The diagonals $AC$ and $BD$ of a convex quadrilateral $ABCD$ intersect in point $M$. The angle bisector of $\angle ACD$ intersects the ray $\overrightarrow{BA}$ in point $K$. If
$MA.MC+MA.CD=MB.MD$,
prove that $\angle BKC=\angle CDB$.
Well know problem, Let $E$ an point in $AC$ such that $CD=CE$. For the condition $MA.MC+MA.CD=MB.MD=MA.ME$ So $ABED$ is a cyclic cuadrilateral. Now is Angle Chasing $\angle ACK=\angle KCD=\angle AED$ For the $ABED$ cyclic $\angle AED=\angle ABD$, So $KBCD$ is cyclic.
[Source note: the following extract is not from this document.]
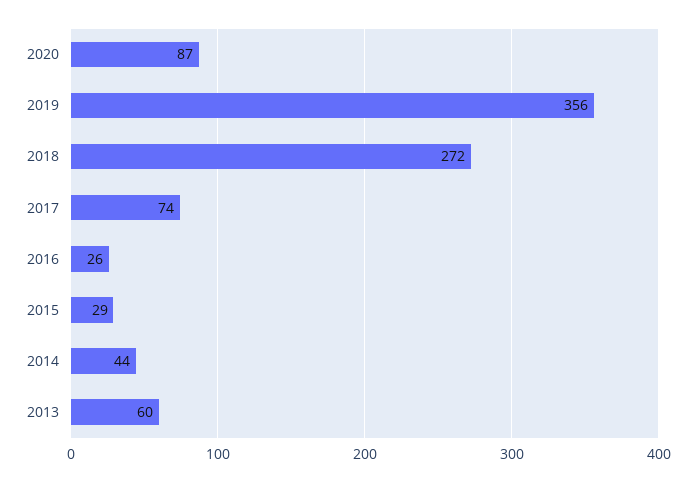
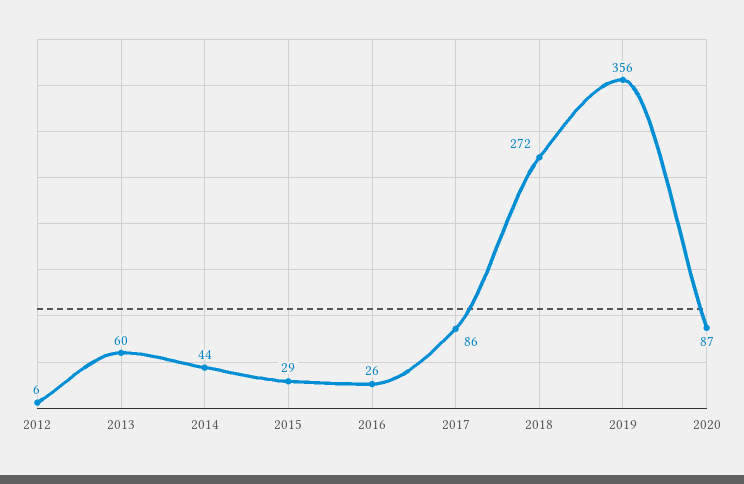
2017: 74 -> 86
2012: none -> 6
Now $\angle BKC=\angle CDB$.
Mathsy123 wrote:
Well know problem, Let $E$ an point in $AC$ such that $CD=CE$. For the condition $MA.MC+MA.CD=MB.MD=MA.ME$ So $ABED$ is a cyclic cuadrilateral. Now is Angle Chasing $\angle ACK=\angle KCD=\angle AED$ For the $ABED$ cyclic $\angle AED=\angle ABD$, So $KBCD$ is cyclic. Now $\angle BKC=\angle CDB$.
$MA(2.CE+ME)=MA.ME$? I don't understand that part.